“Au bout des phrases il y a euh…”

… côte à côte c’est proche des vagues / côte à côte c’est deux vagues qui se brisent sur le A / côte à côte ça bouge c’est mouvant / côte à côte ça vibre ça tricote le mental par jeu par feu / parfois il n’y a pas la place pour être côte à côte juste les uns sur les autres à faire la queue /… …

On ne croisera plus Luc Soriano ni dans les rues de Pau où il a grandi, ni dans les rues de Toulouse où il vivait, ni ailleurs. Mais quand un poète meurt il ne disparaît pas complètement, il laisse derrière lui des poèmes à lire ou des enregistrements de performances publiques à voir ou à entendre et ce legs s’adresse à tous ceux qui veulent bien le recueillir. L’héritage n’est pas constitué d’objets de valeur sur lesquels il sera possible de spéculer ou de prétextes à divertissement, mais d’ouvrages écrits dont certains fragments sont capables d’infléchir nos regards, de transformer l’ordinaire et de donner un sens, même éphémère, à des moments partagés.

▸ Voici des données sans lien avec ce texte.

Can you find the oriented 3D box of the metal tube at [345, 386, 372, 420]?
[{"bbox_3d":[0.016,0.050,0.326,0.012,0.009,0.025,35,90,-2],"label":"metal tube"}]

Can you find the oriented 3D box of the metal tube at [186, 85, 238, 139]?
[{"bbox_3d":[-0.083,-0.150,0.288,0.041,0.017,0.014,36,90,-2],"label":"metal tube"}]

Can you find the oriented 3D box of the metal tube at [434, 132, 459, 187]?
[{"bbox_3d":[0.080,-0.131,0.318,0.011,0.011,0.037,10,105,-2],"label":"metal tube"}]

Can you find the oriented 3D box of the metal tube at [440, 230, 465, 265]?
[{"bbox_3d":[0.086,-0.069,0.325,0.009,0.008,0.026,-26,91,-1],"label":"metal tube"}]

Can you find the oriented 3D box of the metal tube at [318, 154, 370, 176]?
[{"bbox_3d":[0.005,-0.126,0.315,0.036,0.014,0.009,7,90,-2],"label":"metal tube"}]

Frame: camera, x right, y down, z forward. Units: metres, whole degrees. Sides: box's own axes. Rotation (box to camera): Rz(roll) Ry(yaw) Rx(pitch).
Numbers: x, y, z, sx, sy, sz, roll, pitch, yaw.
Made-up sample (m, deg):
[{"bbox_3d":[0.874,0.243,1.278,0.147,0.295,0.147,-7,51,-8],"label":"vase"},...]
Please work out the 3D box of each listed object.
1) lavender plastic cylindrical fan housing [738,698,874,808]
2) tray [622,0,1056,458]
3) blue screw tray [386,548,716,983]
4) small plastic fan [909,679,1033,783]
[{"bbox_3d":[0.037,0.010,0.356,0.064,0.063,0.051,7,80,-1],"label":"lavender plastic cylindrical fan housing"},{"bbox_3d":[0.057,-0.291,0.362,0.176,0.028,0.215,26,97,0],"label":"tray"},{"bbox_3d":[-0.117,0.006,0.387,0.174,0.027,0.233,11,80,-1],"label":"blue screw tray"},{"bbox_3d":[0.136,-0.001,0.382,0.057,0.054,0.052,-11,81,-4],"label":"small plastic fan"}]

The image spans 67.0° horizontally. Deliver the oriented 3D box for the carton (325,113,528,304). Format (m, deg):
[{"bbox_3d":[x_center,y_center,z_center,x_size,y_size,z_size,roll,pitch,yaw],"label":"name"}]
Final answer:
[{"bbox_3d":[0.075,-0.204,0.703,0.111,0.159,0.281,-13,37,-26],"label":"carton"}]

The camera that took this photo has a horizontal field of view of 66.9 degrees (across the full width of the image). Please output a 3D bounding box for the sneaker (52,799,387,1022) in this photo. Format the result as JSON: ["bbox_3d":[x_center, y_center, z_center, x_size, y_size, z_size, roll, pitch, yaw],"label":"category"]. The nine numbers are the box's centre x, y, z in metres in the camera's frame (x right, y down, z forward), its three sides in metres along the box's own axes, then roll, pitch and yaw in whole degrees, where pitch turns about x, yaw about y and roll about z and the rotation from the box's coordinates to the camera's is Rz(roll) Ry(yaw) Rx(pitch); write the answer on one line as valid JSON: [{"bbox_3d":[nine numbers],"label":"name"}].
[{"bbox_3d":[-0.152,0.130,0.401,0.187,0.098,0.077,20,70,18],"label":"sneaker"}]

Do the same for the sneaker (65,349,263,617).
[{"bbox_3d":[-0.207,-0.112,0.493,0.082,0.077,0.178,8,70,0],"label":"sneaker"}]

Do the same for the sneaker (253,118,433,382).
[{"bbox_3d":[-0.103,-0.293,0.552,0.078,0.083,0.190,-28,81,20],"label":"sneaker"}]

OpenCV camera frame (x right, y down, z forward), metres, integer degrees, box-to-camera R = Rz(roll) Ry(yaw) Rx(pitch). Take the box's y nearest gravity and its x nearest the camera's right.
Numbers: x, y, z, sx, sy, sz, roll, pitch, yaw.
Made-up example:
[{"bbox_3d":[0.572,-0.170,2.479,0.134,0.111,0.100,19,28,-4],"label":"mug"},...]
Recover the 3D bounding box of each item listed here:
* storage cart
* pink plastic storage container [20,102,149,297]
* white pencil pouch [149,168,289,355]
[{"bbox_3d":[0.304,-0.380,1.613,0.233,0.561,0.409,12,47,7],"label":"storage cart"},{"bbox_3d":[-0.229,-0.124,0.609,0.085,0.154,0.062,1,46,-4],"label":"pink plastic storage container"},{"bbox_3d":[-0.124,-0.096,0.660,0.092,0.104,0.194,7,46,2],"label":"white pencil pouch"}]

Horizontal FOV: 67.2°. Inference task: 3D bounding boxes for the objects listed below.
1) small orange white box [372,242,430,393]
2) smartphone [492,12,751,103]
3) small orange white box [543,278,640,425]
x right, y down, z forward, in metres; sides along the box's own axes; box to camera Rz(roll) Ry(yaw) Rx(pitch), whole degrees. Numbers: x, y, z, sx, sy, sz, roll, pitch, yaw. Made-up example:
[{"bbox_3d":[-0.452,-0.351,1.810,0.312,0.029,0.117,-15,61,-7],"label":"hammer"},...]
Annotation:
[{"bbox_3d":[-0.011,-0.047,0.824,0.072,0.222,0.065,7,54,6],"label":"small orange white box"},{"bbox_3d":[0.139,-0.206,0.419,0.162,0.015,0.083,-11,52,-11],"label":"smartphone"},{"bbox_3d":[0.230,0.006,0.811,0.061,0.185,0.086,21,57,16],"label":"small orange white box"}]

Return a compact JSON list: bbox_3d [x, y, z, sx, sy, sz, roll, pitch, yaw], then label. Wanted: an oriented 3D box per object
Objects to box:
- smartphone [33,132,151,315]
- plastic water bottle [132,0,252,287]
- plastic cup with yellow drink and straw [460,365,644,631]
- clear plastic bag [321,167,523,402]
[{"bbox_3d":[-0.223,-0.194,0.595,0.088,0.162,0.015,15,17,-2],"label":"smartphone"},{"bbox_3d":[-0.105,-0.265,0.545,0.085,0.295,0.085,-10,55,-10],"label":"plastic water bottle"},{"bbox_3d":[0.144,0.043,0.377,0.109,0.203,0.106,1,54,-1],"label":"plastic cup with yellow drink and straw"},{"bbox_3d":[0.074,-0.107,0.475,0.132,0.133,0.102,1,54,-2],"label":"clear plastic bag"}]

Son dernier recueil de poésie Ça plairait pas à ma mère paru aux éditions Tapuscribe s’offre autant au regard qu’à l’oreille et s’il fait écho à plusieurs ambitions, la première est peut-être de faire entendre une voix. Le texte est scandé par un corps en action, par une manière éruptive de dire, étroitement liée au rythme intérieur de celui qui la porte, se manifestant à travers les répétitions, les allitérations, les dérapages sonores et la structure itérative des phrases. Luc Soriano cherche une complicité avec l’oreille des lecteurs : le poète sait qu’il a une voix et, en tant que musicien batteur, il entend les rythmes. Quelques vidéos visibles en ligne en témoignent.

D’autre part animé par une volonté impertinente et ingénue d’y voir clair, il s’efforce de dire comment fonctionne les choses, le monde animé et inanimé en usant d’un mode d’expression qui lui est propre. Il hésite, se reprend et module sans cesse le langage pour capter des sortes d’instantanés, des opérations de pensée qui sont autant de révélations du monde environnant. Les bégaiements maîtrisés de la conscience, les approximations et les répétitions successives nous placent dans une sorte d’attente, on guette ce qui va sortir de l’engluement de la langue. Le sens hésite et nous avec. Fantaisie et faiblesse sont assumées dans un même mouvement oratoire qui reconstruit le sens pour lui et pour ceux qui lisent ou écoutent, car les artistes n’œuvrent pas pour eux mais pour nous : « les autres ». Les poètes les plus secrets savent que leurs écrits n’existeront que s’ils sont lus ou entendus et que leur travail solitaire n’est pas assuré de trouver un jour ses destinataires.

Luc Soriano de son vivant n’avait pas trouvé l’audience qu’il méritait et il lui a fallu beaucoup de ténacité pour continuer à écrire jour après jour sans que son travail ne lui rapporte de revenus. C’est aujourd’hui le cas de beaucoup de créateurs dont la plupart ne vivent pas de leur travail devenu en quelque sorte clandestin. Depuis le XIXe siècle, le mythe persistant de l’artiste et de l’écrivain bohème marginal et désintéressé empêche de poser la question des conditions matérielles de leur existence. On ne demande pas à un prêtre, un rabbin ou un imam s’ils vivent de leur activité, car, que l’on soit croyant ou non, on sait que ces personnes sont mues, en principe, par une nécessité, qu’on appelle la vocation et qui est dédiée à leur communauté. Mais pour un artiste, ça ne se passe pas comme ça, on lui pose toujours la question « Et vous arrivez à en vivre ? ». Ce phénomène est relativement récent car depuis la préhistoire, dans toutes les communautés d’hommes, il y a toujours eu des hommes ou des femmes, qui produisaient des images, manipulaient du langage, inventaient de drôles de musiques. Et tout cela parce que la communauté de leurs proches et moins proches en avait besoin. Luc Soriano, comme bien d’autres d’une manière à la fois exigeante et modeste, épuisante et généreuse, voulait, coûte que coûte s’adresser à une communauté. Son rayon d’action privilégiait la proximité avec ses lecteurs, avec ceux qui venaient le voir dans ses performances, avec ceux qu’il croisait dans les foires de livres ou autres évènements, là où de vrais échanges étaient possibles. Luc Soriano est mort et c’est infiniment triste, mais le lire ou l’écouter ne l’est pas du tout.